Last Man In House to Switch Cassettes

I am the last man in the house to switch cassettes and it allowed me to switch wheels in preparation for building a wheel with a new rim. Commuting is a bit of wear and tear on the equipment.

Cassette Cog Lockring Removal and Installation

Shimano®, Campagnolo®, Sun Tour®, Sun Race®, Chris King®, DT-Hugi®, and other brands.


If your cogs look like this, you probably have a lockring type cassette.

With the modern cassette cog systems, all cogs are fitted with splines. Cogs slide onto the freehub body and are held in place by a lockring. The lockring sits outward from the smallest cog. Look for the word, “LOCK”, and an arrow on the lockring indicating direction to turn for locking. Turn the lockring counter-clockwise, the opposite way of the arrow, to loosen it. There may be a loud noise when the lockring breaks loose. There is often knurling under the lockring to help keep it in place, and this knurling makes noise when the ring is loosened or tightened.

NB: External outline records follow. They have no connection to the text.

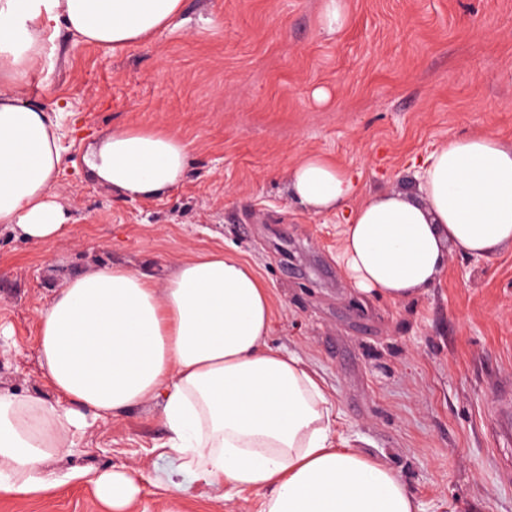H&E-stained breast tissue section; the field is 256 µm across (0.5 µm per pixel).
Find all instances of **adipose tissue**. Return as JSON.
Instances as JSON below:
<instances>
[{"instance_id":"ef3b65f1","label":"adipose tissue","mask_w":512,"mask_h":512,"mask_svg":"<svg viewBox=\"0 0 512 512\" xmlns=\"http://www.w3.org/2000/svg\"><path fill=\"white\" fill-rule=\"evenodd\" d=\"M184 0H0V86L39 66L50 23L108 49L150 41ZM58 122L25 98L0 97V226L35 243L63 237L69 218L52 198L61 167ZM188 143L162 128L127 127L87 160L129 198H152L184 178ZM412 192L357 198L356 177L310 153L289 192L316 214H342L337 262L362 297L415 299L442 272L449 248L487 257L512 246V144L491 134L452 137L431 152ZM270 291L221 251L173 266L163 280L115 264L73 275L39 315L38 353L52 396L0 393V491L55 494L51 469L99 420L155 401L174 469L156 487L183 492L182 472L221 489L261 494L262 512H417L392 467L333 440V403L316 372L270 347ZM91 482L109 512L140 491L125 470Z\"/></svg>"}]
</instances>
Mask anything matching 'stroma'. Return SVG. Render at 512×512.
<instances>
[{"mask_svg": "<svg viewBox=\"0 0 512 512\" xmlns=\"http://www.w3.org/2000/svg\"><path fill=\"white\" fill-rule=\"evenodd\" d=\"M323 0H185L145 46L109 50L58 25L16 94L53 107L63 163L55 201L70 234L51 245L0 229V392H44L38 317L67 278L120 262L155 276L223 250L271 290L270 345L322 379L341 441L399 471L419 512H512V247L450 250L420 298L354 294L336 266L339 217L293 201L288 177L318 152L360 172V195L404 192L414 158L449 138L512 143V0H345L330 34ZM325 88V102L312 97ZM122 127L165 128L190 145L187 175L150 199H123L85 159ZM156 402L97 421L54 464L57 495L0 494V512H107L84 470L140 471L130 512H259L261 497L185 473V492L150 482L167 468ZM321 14V26L329 33L341 30L347 20L346 5L344 0H324Z\"/></svg>", "mask_w": 512, "mask_h": 512, "instance_id": "1", "label": "stroma"}]
</instances>
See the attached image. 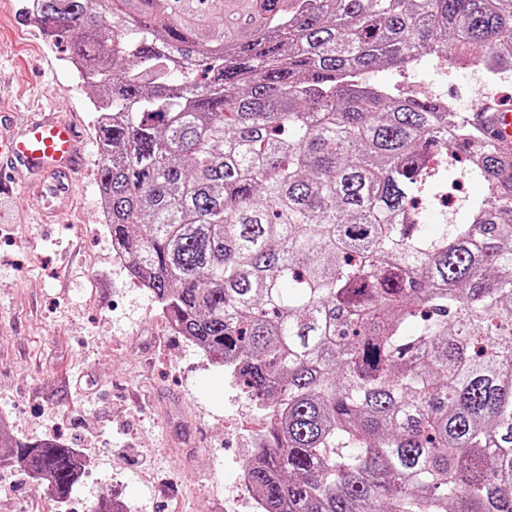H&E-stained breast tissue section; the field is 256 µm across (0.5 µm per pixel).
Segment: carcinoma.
<instances>
[{
    "instance_id": "obj_1",
    "label": "carcinoma",
    "mask_w": 512,
    "mask_h": 512,
    "mask_svg": "<svg viewBox=\"0 0 512 512\" xmlns=\"http://www.w3.org/2000/svg\"><path fill=\"white\" fill-rule=\"evenodd\" d=\"M112 246L266 419L264 512H512V151L372 79L512 70V0H39ZM465 224L417 229L462 178ZM66 497L80 462L16 446Z\"/></svg>"
}]
</instances>
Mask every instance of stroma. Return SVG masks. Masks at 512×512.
<instances>
[{"instance_id":"1","label":"stroma","mask_w":512,"mask_h":512,"mask_svg":"<svg viewBox=\"0 0 512 512\" xmlns=\"http://www.w3.org/2000/svg\"><path fill=\"white\" fill-rule=\"evenodd\" d=\"M23 0H0V111L20 127L56 111L80 133L76 190L28 191L0 200V436L53 439L86 449L89 471L65 501L25 463L1 467L0 512H257L238 470L263 417L218 360L174 334L151 293L114 258L98 212L92 91L64 74V47H47ZM419 75L474 106L466 87L492 86L481 67L421 58ZM482 192L463 180L448 207L427 209L428 228L467 219Z\"/></svg>"}]
</instances>
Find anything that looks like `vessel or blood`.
Returning a JSON list of instances; mask_svg holds the SVG:
<instances>
[{
  "label": "vessel or blood",
  "instance_id": "vessel-or-blood-1",
  "mask_svg": "<svg viewBox=\"0 0 512 512\" xmlns=\"http://www.w3.org/2000/svg\"><path fill=\"white\" fill-rule=\"evenodd\" d=\"M466 119L492 127L501 144H512V108L487 100L470 109ZM79 153L75 128L52 116L32 120L17 132L0 133V195L15 193L22 187L24 173L73 169L79 162Z\"/></svg>",
  "mask_w": 512,
  "mask_h": 512
}]
</instances>
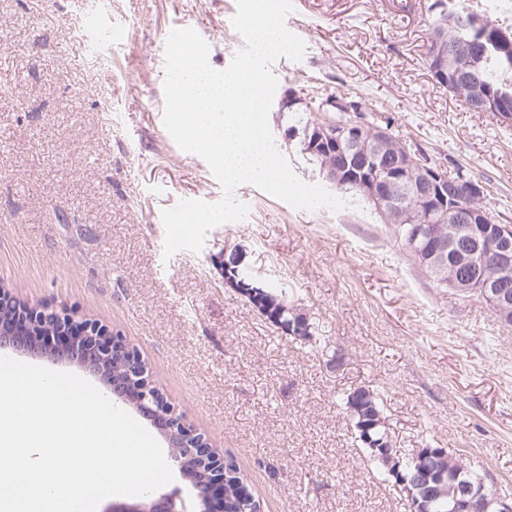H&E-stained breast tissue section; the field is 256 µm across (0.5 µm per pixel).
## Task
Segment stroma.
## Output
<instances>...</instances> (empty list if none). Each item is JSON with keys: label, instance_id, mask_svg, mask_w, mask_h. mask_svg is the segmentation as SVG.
Returning <instances> with one entry per match:
<instances>
[{"label": "stroma", "instance_id": "obj_1", "mask_svg": "<svg viewBox=\"0 0 512 512\" xmlns=\"http://www.w3.org/2000/svg\"><path fill=\"white\" fill-rule=\"evenodd\" d=\"M293 3L286 25L306 50L274 63L278 91L363 98L369 119L430 161L490 180L495 222L512 223V123L435 82L430 0ZM235 12L236 0H97L90 17L82 0H0V285L122 336L177 413L234 458L264 512H411L341 403L360 387L379 394L398 454L450 449L512 500V327L479 298L434 287L364 199L304 211L244 184L234 196L246 219L164 257L162 210L223 196L164 127L165 43L194 29L225 69L243 46ZM316 118L269 112L293 172L320 185L286 136ZM232 253L311 338L225 283Z\"/></svg>", "mask_w": 512, "mask_h": 512}]
</instances>
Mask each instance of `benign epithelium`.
Wrapping results in <instances>:
<instances>
[{
    "instance_id": "obj_1",
    "label": "benign epithelium",
    "mask_w": 512,
    "mask_h": 512,
    "mask_svg": "<svg viewBox=\"0 0 512 512\" xmlns=\"http://www.w3.org/2000/svg\"><path fill=\"white\" fill-rule=\"evenodd\" d=\"M473 32L483 27L478 15L454 22L445 18L432 35L431 72L435 81L454 91L465 88L475 112H493L504 122H512V103L487 97L485 87L475 78L480 59L488 48L474 54L472 42L460 39L456 30ZM496 50L512 60V31L496 32ZM325 112L305 131V144L313 154H334L360 171L382 168L387 179L367 175L359 180L364 197L379 212L398 204H409L410 223L400 239L405 250L421 265L429 277L455 291L479 296L504 326L512 325V224H493L488 213L466 203L479 200L486 187L480 181L461 185L448 179V170L434 166L421 154L405 147L388 153L387 130L362 120L351 125L337 122L328 113L348 111L343 101L321 103L313 107L293 90L285 91L278 110L296 108ZM448 225V234L439 226ZM453 255H448V252ZM9 348L30 355L50 358H75L99 375L112 395L132 406L165 438L171 448L170 461L183 477L194 484L202 512H224V488L230 472L224 456L211 448L204 432L177 415L175 408L151 379L140 354L121 336L89 319H79L66 311L48 307L31 308L20 302L7 288L0 289V350ZM123 371L120 379L112 376V365ZM200 461L207 466V478L199 483L188 475L186 465ZM389 473L413 501L419 512L415 491L424 479L415 470L405 473L392 467ZM482 491L464 481L455 487L453 512H477ZM109 512H187L177 505V496H135L131 502L112 505Z\"/></svg>"
}]
</instances>
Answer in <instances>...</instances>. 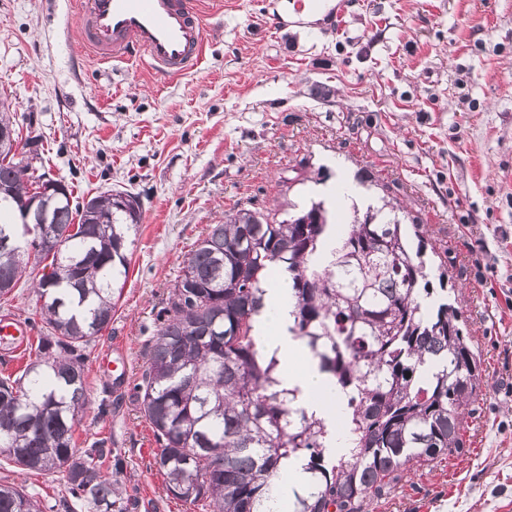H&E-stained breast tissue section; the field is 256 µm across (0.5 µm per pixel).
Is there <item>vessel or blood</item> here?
Segmentation results:
<instances>
[{"instance_id":"vessel-or-blood-1","label":"vessel or blood","mask_w":512,"mask_h":512,"mask_svg":"<svg viewBox=\"0 0 512 512\" xmlns=\"http://www.w3.org/2000/svg\"><path fill=\"white\" fill-rule=\"evenodd\" d=\"M299 17L338 20L331 0H291ZM81 50L96 61L146 67L175 78L195 70L205 53V23L198 0H84L79 13ZM29 330L19 320L0 318V345L20 350Z\"/></svg>"}]
</instances>
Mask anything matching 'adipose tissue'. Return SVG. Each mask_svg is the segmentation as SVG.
<instances>
[{"instance_id": "obj_1", "label": "adipose tissue", "mask_w": 512, "mask_h": 512, "mask_svg": "<svg viewBox=\"0 0 512 512\" xmlns=\"http://www.w3.org/2000/svg\"><path fill=\"white\" fill-rule=\"evenodd\" d=\"M265 306L257 318V328L265 336L268 352L280 363V378L285 387L299 388L300 399L308 412L327 425H335L344 412L347 397L332 380L320 372L301 342L288 331L292 310L288 297V276L280 273L265 284Z\"/></svg>"}]
</instances>
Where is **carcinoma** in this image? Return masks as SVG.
<instances>
[{
    "label": "carcinoma",
    "instance_id": "cac0c4a2",
    "mask_svg": "<svg viewBox=\"0 0 512 512\" xmlns=\"http://www.w3.org/2000/svg\"><path fill=\"white\" fill-rule=\"evenodd\" d=\"M0 150V186L36 189L31 163ZM92 212L71 199L49 203V223H13L0 203V298L29 264L49 261L34 288L44 335L15 377L0 376V457L22 471L63 472L61 512H125L116 474L124 460L105 438L73 447L86 401L84 360L112 321L129 269L127 243L142 211L94 196ZM332 215L312 201L281 220L240 207L209 226L156 315L157 331L134 390L151 425L154 465L168 495L210 512H274L279 477L297 460L306 484L288 512H362L410 465L464 447L477 399L480 359L467 336L448 263L427 266L421 224L395 207L353 211L335 246ZM63 240L58 252L45 237ZM288 272L299 339L347 396L336 429L308 414L299 390L279 387L278 360L256 322L263 284ZM439 288L433 287L432 278ZM340 434L347 451L332 446ZM111 459L109 476L102 470ZM0 512H42L40 500L0 483Z\"/></svg>",
    "mask_w": 512,
    "mask_h": 512
}]
</instances>
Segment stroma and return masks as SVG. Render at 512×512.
Wrapping results in <instances>:
<instances>
[{
	"label": "stroma",
	"instance_id": "stroma-1",
	"mask_svg": "<svg viewBox=\"0 0 512 512\" xmlns=\"http://www.w3.org/2000/svg\"><path fill=\"white\" fill-rule=\"evenodd\" d=\"M289 0H224L197 70L164 81L101 64L76 38L77 0H0V110L42 138L39 171L80 202L139 196L142 222L122 295L85 361L77 448L106 437L125 459L134 512H202L168 496L150 424L133 396L156 315L195 241L236 205L280 213L334 197L333 219L377 196L423 224L460 286L482 384L465 446L406 471L367 512H512V0H359L340 33ZM28 269L0 316L30 321ZM128 379L96 371L114 346ZM51 507L66 479L0 465Z\"/></svg>",
	"mask_w": 512,
	"mask_h": 512
}]
</instances>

Mount bike in repair stand and remove rear wheel from bike.

a. Remove quick release skewer.

b. Inspect cassette and select correct type of remover.

c. Engage remover into splines/notches.

d. Install quick release skewer and install skewer nut on outside of remover.

e. Snug skewer nut against remover. Skewer acts as a holding device for freewheel removal tool.

f. Hold cogs in clockwise direction with sprocket chain whip tool. Turn remover counter-clockwise, using a large adjustable wrench, the hex end of another Park Tool sprocket chain whip tool SR-1, or the Park Tool freewheel wrench FRW-1. It will require force to remove the lockring. Expect to hear a loud clicking sound as the locking teeth of the lockring separate.